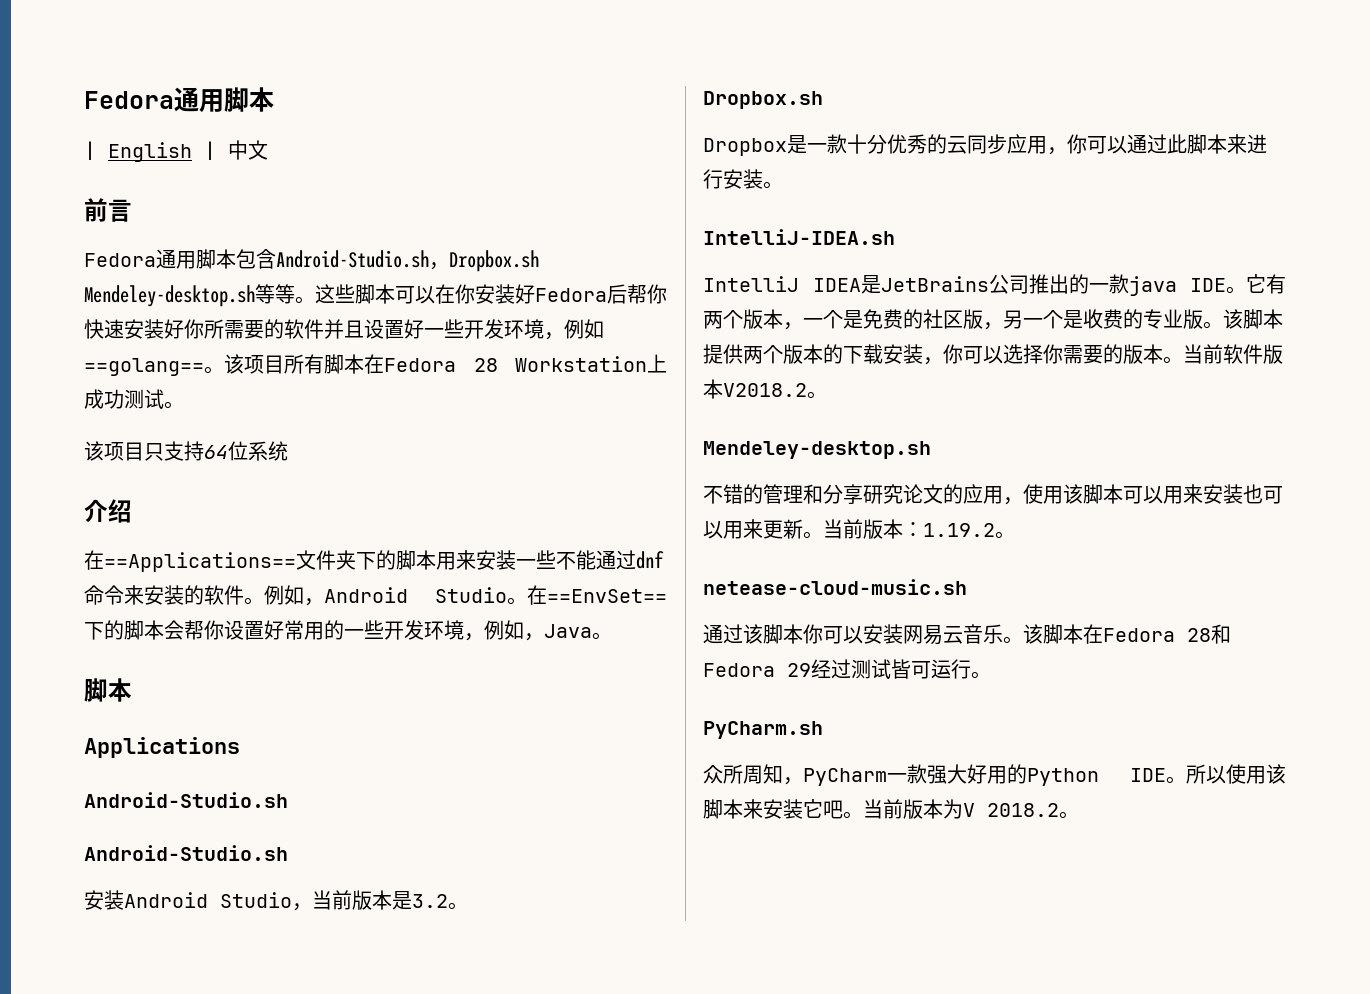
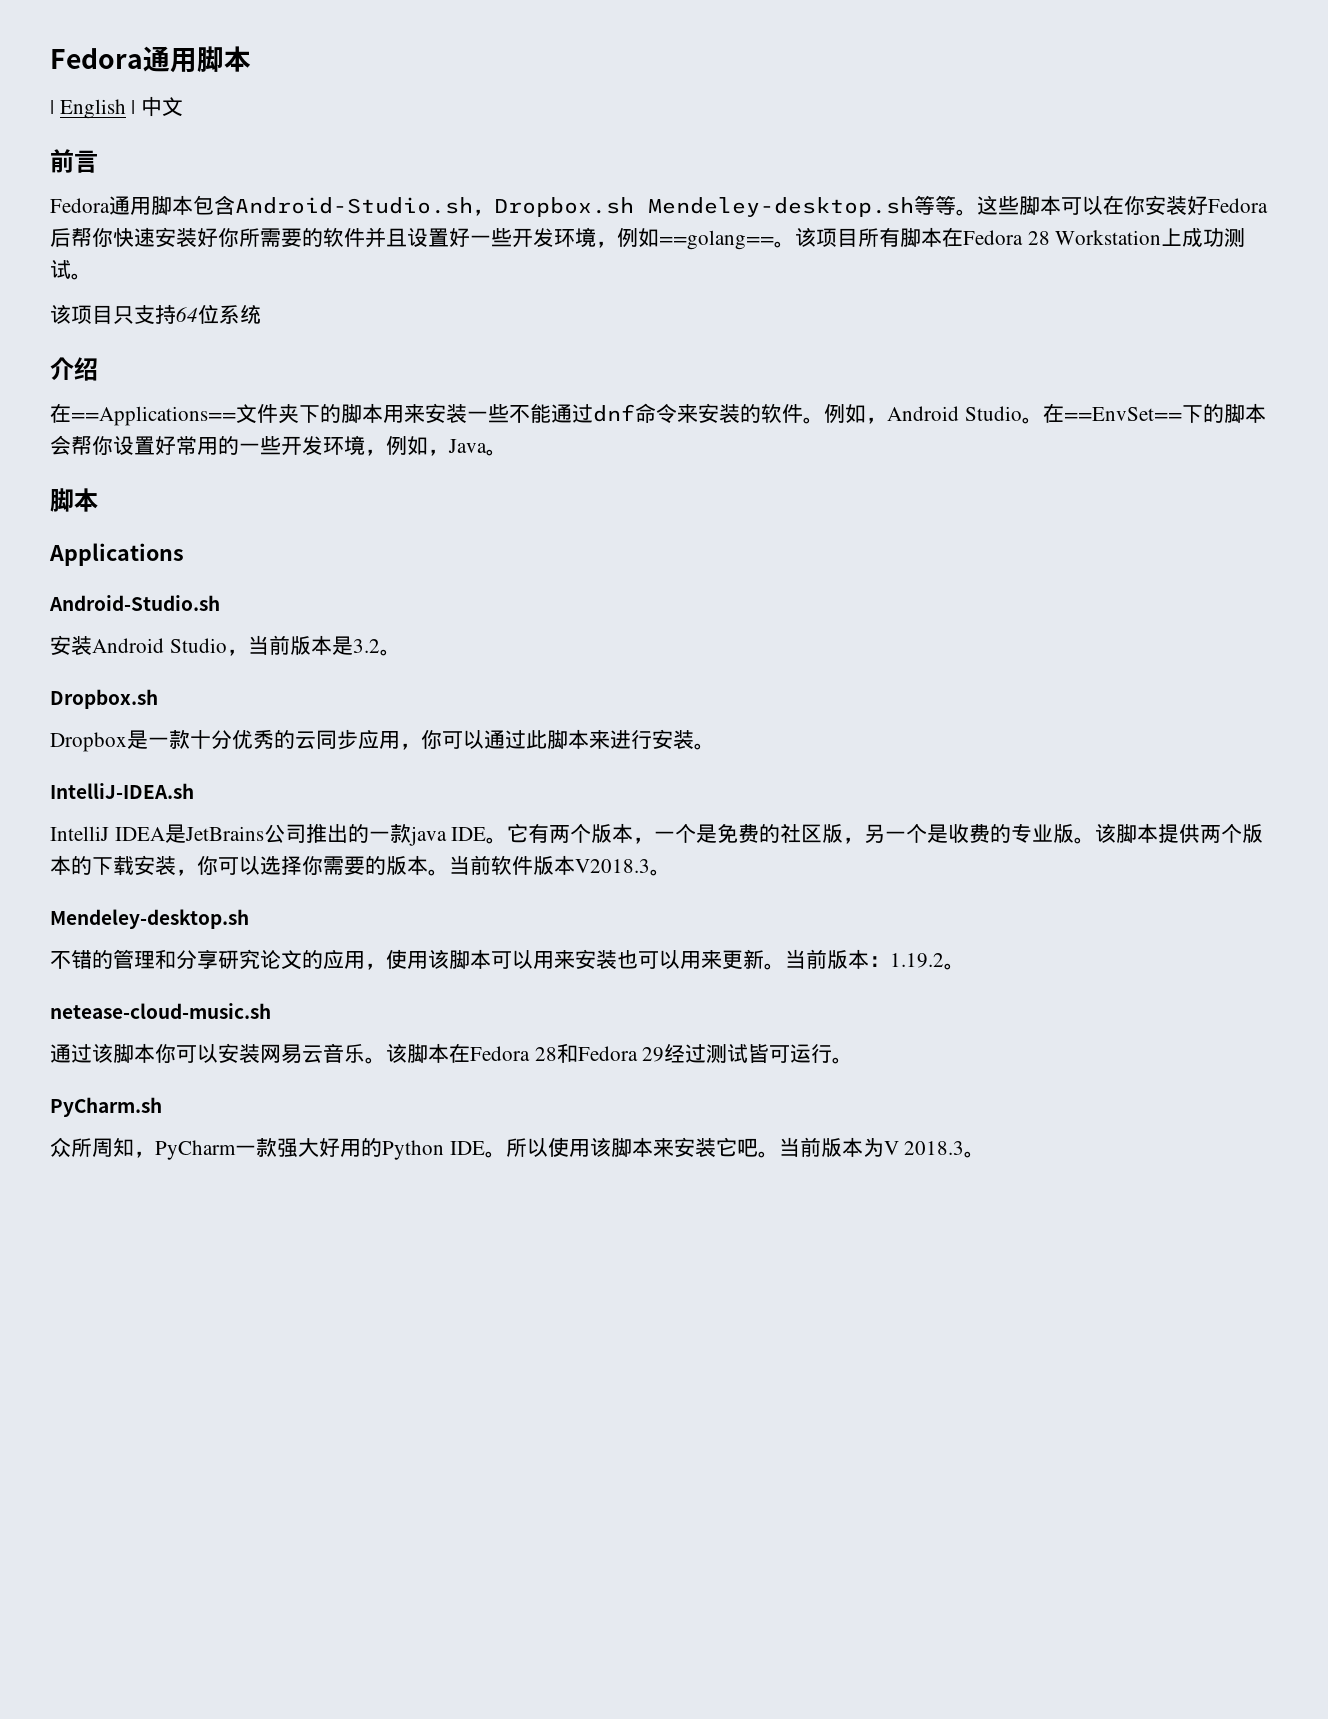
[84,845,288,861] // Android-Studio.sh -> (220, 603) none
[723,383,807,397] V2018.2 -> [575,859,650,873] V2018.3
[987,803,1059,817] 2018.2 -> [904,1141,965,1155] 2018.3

---

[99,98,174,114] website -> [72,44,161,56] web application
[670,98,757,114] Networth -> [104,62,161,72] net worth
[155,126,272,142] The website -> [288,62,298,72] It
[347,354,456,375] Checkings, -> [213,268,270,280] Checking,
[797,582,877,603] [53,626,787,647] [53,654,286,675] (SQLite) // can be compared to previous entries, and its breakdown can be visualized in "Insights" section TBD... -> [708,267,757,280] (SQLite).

**WORK TO COMPLETE:** Copy the lines of the entries above that mention "website".

**RESULT OF THE TASK:**
[99,98,174,114] website -> [72,44,161,56] web application
[155,126,272,142] The website -> [288,62,298,72] It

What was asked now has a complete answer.